* BRIEF *
Please lay out the records from the start through the line containing "Reads: **12:21:31**" as a two-column CSV headed text and answer, with one row per record. Wrap each field in double quotes and replace any line breaks inside it with spaces.

[Begin PROVIDED ENTRIES]

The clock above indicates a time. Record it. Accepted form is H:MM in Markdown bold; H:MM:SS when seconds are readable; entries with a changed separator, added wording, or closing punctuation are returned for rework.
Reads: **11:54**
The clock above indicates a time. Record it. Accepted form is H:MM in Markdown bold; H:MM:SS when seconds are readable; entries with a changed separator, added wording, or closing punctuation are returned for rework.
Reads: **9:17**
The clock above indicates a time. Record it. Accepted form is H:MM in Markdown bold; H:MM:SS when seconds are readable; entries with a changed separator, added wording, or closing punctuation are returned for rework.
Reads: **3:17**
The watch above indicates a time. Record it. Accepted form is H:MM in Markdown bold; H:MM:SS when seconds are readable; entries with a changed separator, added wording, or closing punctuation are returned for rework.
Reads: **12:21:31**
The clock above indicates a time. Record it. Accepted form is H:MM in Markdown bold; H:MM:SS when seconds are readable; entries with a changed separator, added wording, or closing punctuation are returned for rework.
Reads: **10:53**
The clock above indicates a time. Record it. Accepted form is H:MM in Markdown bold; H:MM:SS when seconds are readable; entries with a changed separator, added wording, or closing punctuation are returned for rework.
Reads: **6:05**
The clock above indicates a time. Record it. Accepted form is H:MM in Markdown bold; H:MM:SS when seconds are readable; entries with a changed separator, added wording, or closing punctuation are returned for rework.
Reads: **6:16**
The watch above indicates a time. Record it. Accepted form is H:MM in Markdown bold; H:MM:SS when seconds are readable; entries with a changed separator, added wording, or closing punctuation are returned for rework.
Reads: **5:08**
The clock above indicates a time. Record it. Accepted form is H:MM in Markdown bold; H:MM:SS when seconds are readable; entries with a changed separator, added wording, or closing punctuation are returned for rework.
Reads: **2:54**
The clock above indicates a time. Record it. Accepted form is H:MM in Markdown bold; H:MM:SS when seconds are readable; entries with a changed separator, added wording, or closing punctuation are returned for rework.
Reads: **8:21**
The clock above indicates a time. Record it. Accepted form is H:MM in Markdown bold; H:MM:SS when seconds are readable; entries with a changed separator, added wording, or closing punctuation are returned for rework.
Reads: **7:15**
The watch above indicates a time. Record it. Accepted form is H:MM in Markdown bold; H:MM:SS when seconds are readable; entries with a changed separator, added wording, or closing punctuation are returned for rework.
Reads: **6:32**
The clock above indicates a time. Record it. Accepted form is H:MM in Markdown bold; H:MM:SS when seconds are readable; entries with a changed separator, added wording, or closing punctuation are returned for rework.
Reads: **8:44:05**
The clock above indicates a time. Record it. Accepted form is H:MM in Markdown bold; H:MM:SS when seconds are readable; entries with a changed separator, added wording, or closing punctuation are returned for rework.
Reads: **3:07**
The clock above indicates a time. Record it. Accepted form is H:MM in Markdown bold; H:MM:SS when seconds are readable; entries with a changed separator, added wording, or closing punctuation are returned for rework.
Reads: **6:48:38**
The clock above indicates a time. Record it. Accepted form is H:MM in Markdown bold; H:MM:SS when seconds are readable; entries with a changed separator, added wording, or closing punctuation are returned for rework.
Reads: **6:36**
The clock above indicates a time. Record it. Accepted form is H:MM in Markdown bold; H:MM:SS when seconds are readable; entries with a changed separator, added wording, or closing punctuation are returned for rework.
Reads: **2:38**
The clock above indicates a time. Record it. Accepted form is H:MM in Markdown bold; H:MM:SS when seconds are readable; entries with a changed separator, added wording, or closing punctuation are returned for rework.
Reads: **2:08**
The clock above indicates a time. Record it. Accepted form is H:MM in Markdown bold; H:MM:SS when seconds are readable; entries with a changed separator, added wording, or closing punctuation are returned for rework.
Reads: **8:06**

[End PROVIDED ENTRIES]

* ANSWER BELOW *
text,answer
"The clock above indicates a time. Record it. Accepted form is H:MM in Markdown bold; H:MM:SS when seconds are readable; entries with a changed separator, added wording, or closing punctuation are returned for rework. Reads:","**11:54**"
"The clock above indicates a time. Record it. Accepted form is H:MM in Markdown bold; H:MM:SS when seconds are readable; entries with a changed separator, added wording, or closing punctuation are returned for rework. Reads:","**9:17**"
"The clock above indicates a time. Record it. Accepted form is H:MM in Markdown bold; H:MM:SS when seconds are readable; entries with a changed separator, added wording, or closing punctuation are returned for rework. Reads:","**3:17**"
"The watch above indicates a time. Record it. Accepted form is H:MM in Markdown bold; H:MM:SS when seconds are readable; entries with a changed separator, added wording, or closing punctuation are returned for rework. Reads:","**12:21:31**"